- Born: Sandrine Dumas 28 April 1963 (age 63) Neuilly-sur-Seine, France
- Occupations: Actress, director

= Sandrine Dumas =

French film actress

Sandrine Dumas (born 28 April 1963) is a French film and stage actress and director.

Dumas was born in Neuilly-sur-Seine. She has appeared in Miloš Forman's Valmont, and Krzysztof Kieślowski's The Double Life of Véronique, among other films.

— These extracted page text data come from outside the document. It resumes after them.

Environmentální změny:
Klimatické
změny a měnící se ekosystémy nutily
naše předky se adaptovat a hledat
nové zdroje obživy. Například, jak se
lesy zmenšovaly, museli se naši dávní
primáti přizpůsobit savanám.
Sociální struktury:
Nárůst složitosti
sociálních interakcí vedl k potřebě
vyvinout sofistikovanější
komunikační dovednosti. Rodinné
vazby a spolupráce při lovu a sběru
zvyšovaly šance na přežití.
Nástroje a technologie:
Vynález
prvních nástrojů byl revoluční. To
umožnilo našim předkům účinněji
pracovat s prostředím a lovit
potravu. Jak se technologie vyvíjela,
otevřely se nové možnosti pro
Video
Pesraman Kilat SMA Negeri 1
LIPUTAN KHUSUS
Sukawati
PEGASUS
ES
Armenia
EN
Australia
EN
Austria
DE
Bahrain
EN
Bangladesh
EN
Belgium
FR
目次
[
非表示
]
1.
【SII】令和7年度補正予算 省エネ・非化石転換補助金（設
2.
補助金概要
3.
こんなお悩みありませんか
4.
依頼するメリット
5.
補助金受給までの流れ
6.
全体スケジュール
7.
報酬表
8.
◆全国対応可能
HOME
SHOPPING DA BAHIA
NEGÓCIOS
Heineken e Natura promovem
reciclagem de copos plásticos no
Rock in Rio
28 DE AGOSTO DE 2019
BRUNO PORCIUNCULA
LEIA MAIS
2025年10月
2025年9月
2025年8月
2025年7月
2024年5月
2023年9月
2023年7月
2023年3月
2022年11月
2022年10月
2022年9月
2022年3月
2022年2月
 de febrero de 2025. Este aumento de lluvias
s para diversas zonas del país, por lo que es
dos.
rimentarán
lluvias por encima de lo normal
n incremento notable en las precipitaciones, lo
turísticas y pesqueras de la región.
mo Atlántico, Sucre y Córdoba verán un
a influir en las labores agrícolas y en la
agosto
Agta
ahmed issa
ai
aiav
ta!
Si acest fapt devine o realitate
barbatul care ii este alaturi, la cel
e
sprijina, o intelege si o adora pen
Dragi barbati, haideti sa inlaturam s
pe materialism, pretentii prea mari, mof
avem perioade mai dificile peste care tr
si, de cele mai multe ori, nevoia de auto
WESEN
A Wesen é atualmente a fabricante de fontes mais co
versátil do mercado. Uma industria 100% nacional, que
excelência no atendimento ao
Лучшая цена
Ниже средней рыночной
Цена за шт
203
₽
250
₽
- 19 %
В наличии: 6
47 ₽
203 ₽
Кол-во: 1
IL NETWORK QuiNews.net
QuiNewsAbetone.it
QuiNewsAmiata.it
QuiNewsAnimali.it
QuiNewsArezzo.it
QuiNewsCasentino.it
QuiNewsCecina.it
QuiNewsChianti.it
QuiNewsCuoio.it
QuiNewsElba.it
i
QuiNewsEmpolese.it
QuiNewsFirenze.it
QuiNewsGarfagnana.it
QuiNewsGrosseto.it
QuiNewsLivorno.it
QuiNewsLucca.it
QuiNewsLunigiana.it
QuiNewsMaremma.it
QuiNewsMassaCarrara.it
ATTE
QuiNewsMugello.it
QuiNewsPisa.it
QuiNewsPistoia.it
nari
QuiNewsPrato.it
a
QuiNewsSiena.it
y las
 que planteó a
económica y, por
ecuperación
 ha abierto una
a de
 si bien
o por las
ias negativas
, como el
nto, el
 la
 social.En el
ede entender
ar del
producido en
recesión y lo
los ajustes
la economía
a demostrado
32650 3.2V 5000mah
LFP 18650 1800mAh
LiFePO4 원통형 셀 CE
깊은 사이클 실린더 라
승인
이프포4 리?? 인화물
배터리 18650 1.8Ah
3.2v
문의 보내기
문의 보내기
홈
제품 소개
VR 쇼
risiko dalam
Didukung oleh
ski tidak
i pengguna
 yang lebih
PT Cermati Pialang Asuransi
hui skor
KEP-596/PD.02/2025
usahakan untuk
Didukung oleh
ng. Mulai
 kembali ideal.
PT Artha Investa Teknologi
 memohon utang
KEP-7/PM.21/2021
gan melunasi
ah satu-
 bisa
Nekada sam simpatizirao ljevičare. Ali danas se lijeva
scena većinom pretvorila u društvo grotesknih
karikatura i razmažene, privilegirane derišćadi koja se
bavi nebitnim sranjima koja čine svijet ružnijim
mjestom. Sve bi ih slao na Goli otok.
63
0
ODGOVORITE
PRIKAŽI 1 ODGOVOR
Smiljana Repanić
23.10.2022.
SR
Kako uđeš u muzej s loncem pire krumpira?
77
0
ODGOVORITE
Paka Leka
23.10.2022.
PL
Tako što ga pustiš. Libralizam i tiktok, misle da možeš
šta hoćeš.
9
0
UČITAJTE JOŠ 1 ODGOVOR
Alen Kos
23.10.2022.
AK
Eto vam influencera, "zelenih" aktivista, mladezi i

She is the daughter of Jean-Louis Dumas (2 February 1938 – 1 May 2010), who was the fifth generation of the family to run one of the world's most renowned high fashion house, Hermès.

== Filmography ==

- 1987: The Veiled Man
- 2008 : 48 Hours a Day
- 2014 : 40-Love

=== Direction ===
- 2011 : L'Invention des jours heureux with Katia Golubeva, Prix du Public of the Créteil International Women's Film Festival
- 2015 : Nostos, selected for the 2016 Thessaloniki Documentary Festival
- 2019 : On ment toujours à ceux qu'on aime with Monia Chokri and Jérémie Elkaïm

== Theater ==
She won the Globes de Cristal Award for Best Play for directing Love Letters in 2006.